Ils savent aussi bien que vous et moi que la faiblesse, en général, n’est pas une assurance de paix. Elle n’a point protégé la Belgique, ni la Hollande, ni le Danemark, ni la Norvège dans l’autre guerre. Ils savent que l’Amérique le sait aussi. Si nous nous obstinons à rester divisés, nous resterons une double tentation : l’un des empires sera tenté de nous occuper, l’autre de nous unir à sa façon, qui n’est pas forcément la nôtre.

Examinons le second de ces cas.

Je ne suis pas dans les secrets de la Maison-Blanche. On peut imaginer — non sans quelque délire — que le plan Marshall ait été le complot d’un sombre impérialisme destiné à ruiner l’Europe en ayant l’air de la nourrir. Mais alors, ce fameux plan Marshall serait un formidable échec. Car l’un de ses résultats les plus frappants, c’est qu’il a permis à l’Europe de diminuer son déficit dollar d’environ 7 milliards et demi de francs suisses l’an dernier. Autant de gagné pour notre indépendance. Autant de perdu pour tout impérialisme supposé.

D’autre part, je constate que les États-Unis décident l’envoi de nouvelles troupes en Europe. Ils se sentent donc contraints d’intervenir dans la mesure exacte où nous sommes incapables d’assurer notre propre défense. Or le moyen d’assurer cette défense serait évidemment de nous fédérer. Ceux qui redoutent l’emprise américaine devraient donc, semble-t-il, en bonne logique, appuyer notre fédération. Sinon, quelle solution croient-ils possible dans notre faiblesse évidente ? Manifester contre le voyage d’un général américain ne résout pas le problème d’une manière positive. Il faudrait au moins se déclarer en faveur d’une armée purement européenne, telle que la veut le plan Pleven. Car on ne peut pas être à la fois contre l’intervention de l’Amérique, et contre l’union de l’Europe, qui rendrait cette aide inutile.

Vouloir l’Europe désunie, désarmée, et livrée dans défense au premier occupant, c’est pratiquement appeler et forcer l’Amérique à prendre en charge l’Europe occidentale, à l’exception de la Suisse et de la Suède, neutres et armées. C’est provoquer ce que l’on redoute si fort. J’attends une réponse bien sincère.

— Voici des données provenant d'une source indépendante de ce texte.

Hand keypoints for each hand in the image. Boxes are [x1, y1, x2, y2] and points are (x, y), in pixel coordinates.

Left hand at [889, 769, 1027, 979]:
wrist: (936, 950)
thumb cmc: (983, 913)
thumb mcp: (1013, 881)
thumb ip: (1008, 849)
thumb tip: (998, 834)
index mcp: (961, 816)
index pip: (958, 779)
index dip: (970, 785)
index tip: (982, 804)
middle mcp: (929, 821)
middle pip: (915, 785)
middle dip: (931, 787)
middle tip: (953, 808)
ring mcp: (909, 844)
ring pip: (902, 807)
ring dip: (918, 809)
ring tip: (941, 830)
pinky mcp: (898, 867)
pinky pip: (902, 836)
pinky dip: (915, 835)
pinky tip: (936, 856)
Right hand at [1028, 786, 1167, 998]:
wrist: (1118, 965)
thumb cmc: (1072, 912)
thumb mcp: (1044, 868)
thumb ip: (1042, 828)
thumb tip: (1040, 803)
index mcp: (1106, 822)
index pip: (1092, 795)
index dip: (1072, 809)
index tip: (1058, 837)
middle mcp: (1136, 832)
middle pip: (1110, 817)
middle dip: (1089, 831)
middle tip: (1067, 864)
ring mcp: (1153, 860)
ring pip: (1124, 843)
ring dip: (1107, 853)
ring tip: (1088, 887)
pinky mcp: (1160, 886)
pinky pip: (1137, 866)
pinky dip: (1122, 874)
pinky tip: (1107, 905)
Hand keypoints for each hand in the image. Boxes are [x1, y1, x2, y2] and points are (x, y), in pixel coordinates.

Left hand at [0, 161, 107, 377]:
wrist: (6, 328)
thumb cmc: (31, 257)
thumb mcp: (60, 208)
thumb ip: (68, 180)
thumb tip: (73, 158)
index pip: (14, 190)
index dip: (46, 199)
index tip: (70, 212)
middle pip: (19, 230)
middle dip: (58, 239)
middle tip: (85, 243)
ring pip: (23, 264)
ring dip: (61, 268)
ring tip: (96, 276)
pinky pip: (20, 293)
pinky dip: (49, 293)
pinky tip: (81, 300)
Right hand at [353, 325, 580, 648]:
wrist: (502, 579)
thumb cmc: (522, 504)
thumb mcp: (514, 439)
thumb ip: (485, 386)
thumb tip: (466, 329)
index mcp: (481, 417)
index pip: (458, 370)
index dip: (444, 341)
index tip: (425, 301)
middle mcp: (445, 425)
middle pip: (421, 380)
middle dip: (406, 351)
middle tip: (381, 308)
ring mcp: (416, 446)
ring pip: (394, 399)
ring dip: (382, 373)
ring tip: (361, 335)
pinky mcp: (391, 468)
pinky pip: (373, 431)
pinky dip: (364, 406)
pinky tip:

Voilà qui va me laisser du temps pour travailler.

Je persiste à demander, pour ma part, l’union fédérale de l’Europe, seul gage sérieux de notre indépendance militaire, et par suite politique, à l’égard de l’Ouest autant que de l’Est. Sans notre indépendance, il n’y aura pas de paix. Si vous voulez la paix, il faut vouloir l’Europe !

Au revoir, chers auditeurs, et à lundi prochain, pour ma dernière chronique de cette série.